O
Brasil está estarrecido com a recente publicação de um dos mais importantes
jornais deste país, a Folha de S.Paulo, denunciando a prática de crime de
violação de sigilo funcional previsto no artigo 325 do Código Penal. Pelo que
se constata desse extraordinário furo de reportagem estamos diante de um
verdadeiro caso de Impeachment do Ministro da Justiça, divulgado pelo
presidente da República, Jair Bolsonaro e, pasmem, confirmado pelo próprio
Ministério de Justiça, comandado pelo outrora todo poderoso chefe da
força-tarefa da "lava jato”, o ex-juiz Sergio Moro.
Para
contextualizar esse tema, pedimos vênia para transcrever toda a notícia da
Folha, verbis:
1. Os fatos
“Planalto
não explica por que ministro repassou dados de investigação que tramita em
segredo em MG.
O
Ministério da Justiça confirmou, em nota enviada à Folha, que Jair Bolsonaro
“foi informado sobre o andamento das investigações em curso” sobre as
candidaturas laranjas do PSL, sigla à qual o presidente é filiado. A pasta
acrescentou que “as informações repassadas não interferem no trâmite das
investigações”.
O
inquérito, porém, tramita em segredo na Justiça Eleitoral de Minas Gerais,
conforme a Folha informou nesta sexta-feira (5). Durante uma entrevista
coletiva à imprensa no dia 28 em Osaka, no Japão, Bolsonaro revelou que obteve
do ministro da Justiça, Sergio Moro, uma “cópia do que foi investigado pela
Polícia Federal”.
Procurado
na segunda-feira (1º) com uma série de perguntas sobre o assunto, o Palácio do
Planalto não havia se manifestado até a publicação deste texto.
A
Folha quis saber, entre outros pontos, por que o ministro Moro encaminhou uma
cópia da investigação ao presidente e qual o amparo legal para o repasse de
informações cobertas por segredo de Justiça. O Planalto não respondeu.
A
Folha também fez uma série de indagações ao Ministério e ao ministro Moro, por
meio de sua assessoria, mas não houve respostas exatas sobre os pontos
questionados.
A
reportagem quis saber, por exemplo, como Moro teve acesso ao inquérito
protegido por sigilo e por que decidiu repassar cópia para Jair Bolsonaro.
O
Ministério encaminhou apenas uma curta nota na terça-feira (2), que afirma: “O
presidente da República foi informado sobre o andamento das investigações em
curso [laranjas do PSL]. Também foi informado que existem outras investigações
em andamento que tratam de possíveis irregularidades envolvendo questões
relativas a agremiações partidárias. Todas as informações repassadas não
interferem no trâmite das investigações, que correm com total independência na
Polícia Federal”.
A
Polícia Federal, também procurada na segunda-feira, confirmou na terça que as
investigações correm sob segredo de Justiça, mas não abordou a questão do
repasse dos dados para Bolsonaro.

* **Enunciado 1**: Mostre todas as linhas das entradas em que aparece a sequência "kern", levando em conta a diferença entre maiúsculas e minúsculas.
O texto sobre a reportagem da Folha e as entradas são materiais independentes entre si.

* **Dados extraídos**:

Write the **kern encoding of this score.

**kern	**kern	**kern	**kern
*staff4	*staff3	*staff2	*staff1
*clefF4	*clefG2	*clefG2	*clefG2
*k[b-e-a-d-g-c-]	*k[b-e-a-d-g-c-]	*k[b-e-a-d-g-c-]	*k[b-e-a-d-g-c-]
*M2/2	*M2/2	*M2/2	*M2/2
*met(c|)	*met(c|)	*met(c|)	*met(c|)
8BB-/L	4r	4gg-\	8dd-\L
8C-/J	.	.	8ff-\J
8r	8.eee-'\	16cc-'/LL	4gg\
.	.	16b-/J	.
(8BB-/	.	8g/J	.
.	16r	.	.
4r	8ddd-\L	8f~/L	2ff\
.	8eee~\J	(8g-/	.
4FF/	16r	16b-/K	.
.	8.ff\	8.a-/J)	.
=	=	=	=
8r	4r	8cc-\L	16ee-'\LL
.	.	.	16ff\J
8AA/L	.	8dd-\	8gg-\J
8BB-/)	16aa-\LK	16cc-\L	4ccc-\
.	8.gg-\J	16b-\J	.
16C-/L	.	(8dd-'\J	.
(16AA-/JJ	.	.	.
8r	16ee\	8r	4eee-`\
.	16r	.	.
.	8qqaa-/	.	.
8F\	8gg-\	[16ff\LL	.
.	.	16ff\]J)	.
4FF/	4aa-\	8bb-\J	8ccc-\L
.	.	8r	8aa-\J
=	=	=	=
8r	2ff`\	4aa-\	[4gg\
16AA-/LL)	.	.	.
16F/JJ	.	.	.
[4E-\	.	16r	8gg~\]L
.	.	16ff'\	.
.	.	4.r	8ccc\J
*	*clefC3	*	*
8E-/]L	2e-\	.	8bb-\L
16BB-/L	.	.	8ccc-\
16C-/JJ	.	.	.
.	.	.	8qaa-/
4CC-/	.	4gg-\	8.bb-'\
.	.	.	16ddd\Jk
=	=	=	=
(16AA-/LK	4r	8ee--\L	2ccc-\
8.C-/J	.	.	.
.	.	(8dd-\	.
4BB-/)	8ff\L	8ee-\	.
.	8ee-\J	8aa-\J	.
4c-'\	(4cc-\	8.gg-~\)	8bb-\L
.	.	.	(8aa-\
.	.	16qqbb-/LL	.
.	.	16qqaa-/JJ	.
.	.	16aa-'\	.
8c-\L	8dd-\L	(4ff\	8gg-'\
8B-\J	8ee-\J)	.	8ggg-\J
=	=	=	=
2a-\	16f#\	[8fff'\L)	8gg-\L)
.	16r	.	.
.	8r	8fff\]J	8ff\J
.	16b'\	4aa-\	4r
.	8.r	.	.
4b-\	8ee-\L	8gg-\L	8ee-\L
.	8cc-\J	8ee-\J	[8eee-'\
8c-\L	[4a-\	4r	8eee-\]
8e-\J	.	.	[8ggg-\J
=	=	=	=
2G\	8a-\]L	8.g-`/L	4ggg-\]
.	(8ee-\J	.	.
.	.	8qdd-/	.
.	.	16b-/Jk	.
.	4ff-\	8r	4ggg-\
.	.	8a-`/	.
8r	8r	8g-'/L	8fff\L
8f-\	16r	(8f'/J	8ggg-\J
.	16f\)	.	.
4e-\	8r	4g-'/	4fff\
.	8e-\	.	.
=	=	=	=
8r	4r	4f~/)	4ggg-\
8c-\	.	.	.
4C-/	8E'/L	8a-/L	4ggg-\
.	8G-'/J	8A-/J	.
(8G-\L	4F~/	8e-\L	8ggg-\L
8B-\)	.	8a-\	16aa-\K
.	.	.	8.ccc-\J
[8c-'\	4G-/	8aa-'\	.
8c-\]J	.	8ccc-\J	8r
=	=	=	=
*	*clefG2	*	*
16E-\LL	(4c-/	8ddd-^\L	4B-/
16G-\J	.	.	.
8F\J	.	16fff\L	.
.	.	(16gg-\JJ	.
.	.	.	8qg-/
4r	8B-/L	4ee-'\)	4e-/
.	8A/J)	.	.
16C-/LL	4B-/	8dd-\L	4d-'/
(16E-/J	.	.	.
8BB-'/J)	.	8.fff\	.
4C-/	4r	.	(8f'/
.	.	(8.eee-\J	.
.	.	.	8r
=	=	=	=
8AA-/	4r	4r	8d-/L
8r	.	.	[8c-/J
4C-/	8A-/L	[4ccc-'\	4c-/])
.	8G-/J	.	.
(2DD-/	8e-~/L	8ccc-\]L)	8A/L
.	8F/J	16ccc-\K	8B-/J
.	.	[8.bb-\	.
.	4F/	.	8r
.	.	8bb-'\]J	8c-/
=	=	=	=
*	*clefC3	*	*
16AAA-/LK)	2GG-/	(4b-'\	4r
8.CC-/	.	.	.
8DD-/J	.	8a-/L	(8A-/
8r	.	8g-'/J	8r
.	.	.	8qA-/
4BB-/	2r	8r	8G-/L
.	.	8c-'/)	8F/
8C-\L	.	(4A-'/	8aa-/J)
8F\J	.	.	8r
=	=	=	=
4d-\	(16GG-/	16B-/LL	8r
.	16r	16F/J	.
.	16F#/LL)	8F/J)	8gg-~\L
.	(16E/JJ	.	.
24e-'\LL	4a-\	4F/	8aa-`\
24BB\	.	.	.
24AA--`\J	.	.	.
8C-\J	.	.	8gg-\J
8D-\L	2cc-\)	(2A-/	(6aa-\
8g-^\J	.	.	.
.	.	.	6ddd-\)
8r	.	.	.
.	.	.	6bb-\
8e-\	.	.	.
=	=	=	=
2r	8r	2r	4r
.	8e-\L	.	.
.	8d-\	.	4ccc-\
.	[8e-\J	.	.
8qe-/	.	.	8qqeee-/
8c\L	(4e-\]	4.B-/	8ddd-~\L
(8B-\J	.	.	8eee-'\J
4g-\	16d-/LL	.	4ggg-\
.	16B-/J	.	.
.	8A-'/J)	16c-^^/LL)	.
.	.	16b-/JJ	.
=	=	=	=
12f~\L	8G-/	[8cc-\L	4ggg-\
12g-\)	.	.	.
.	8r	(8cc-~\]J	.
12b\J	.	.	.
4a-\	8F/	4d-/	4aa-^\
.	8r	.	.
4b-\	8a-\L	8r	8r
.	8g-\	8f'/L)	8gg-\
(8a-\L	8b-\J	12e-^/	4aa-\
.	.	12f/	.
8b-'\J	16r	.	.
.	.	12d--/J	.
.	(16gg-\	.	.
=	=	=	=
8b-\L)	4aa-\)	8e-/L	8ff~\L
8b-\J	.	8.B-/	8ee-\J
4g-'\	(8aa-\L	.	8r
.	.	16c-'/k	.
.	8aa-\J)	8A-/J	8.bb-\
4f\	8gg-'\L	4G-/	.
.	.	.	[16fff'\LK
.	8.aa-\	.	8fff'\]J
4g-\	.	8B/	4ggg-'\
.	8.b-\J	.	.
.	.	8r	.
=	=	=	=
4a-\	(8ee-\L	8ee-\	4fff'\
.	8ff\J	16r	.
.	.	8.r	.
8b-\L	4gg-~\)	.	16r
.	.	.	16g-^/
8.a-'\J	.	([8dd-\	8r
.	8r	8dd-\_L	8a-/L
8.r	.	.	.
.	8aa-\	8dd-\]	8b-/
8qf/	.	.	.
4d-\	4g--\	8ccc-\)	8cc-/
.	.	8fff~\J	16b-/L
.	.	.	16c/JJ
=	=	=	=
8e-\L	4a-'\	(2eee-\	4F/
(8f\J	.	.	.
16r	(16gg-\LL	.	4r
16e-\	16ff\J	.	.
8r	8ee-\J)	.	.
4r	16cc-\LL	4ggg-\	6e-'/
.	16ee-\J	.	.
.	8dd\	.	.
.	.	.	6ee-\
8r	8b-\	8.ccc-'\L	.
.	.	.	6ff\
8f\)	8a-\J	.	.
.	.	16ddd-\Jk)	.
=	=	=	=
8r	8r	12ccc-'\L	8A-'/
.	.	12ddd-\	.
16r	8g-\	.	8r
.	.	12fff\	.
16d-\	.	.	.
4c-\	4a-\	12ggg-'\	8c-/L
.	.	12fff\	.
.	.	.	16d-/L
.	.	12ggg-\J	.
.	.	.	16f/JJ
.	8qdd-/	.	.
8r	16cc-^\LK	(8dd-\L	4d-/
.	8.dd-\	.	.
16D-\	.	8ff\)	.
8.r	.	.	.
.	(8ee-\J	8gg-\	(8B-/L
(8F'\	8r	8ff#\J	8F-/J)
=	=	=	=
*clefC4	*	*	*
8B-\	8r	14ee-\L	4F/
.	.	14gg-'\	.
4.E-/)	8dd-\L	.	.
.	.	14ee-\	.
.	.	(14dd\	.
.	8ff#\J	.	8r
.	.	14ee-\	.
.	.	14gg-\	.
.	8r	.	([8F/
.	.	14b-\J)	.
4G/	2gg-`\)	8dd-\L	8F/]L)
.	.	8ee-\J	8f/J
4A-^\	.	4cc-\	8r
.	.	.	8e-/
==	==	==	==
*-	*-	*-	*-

* **Enunciado 2**:
Responda com base no texto sobre a reportagem da Folha:
(a) Qual artigo do Código Penal prevê o crime de violação de sigilo funcional mencionado?
(b) Em que cidade Bolsonaro revelou ter obtido uma cópia do que foi investigado pela Polícia Federal?
(c) Em que dia o Ministério encaminhou sua curta nota?

* **Resposta 1**:
Write the **kern encoding of this score.
**kern	**kern	**kern	**kern

* **Resposta 2**:
(a) O artigo 325.
(b) Em Osaka, no Japão.
(c) Na terça-feira (2).